▶ _PROBLEM REQUIREMENTS_: Taking the line with "Privacy Policy" as the first and the line with "Road, Rain e" as the last, set down exactly every line in that range from the entries below, and no more.

▶ _SUPPLIED DATA_:
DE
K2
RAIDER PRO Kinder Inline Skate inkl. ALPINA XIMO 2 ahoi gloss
* * *
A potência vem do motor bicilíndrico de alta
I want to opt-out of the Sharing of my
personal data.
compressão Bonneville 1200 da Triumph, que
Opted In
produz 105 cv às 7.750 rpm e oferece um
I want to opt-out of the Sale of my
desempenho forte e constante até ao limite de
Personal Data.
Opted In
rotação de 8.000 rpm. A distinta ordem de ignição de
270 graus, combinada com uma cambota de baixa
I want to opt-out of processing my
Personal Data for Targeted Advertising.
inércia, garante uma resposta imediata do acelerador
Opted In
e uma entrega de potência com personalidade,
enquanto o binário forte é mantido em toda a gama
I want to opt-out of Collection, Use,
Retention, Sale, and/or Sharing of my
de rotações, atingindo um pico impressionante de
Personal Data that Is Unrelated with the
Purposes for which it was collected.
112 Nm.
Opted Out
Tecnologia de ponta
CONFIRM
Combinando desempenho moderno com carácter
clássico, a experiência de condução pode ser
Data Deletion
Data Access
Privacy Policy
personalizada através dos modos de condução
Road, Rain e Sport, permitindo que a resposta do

▶ _EXPECTED ANSWER_:
Privacy Policy
personalizada através dos modos de condução
Road, Rain e Sport, permitindo que a resposta do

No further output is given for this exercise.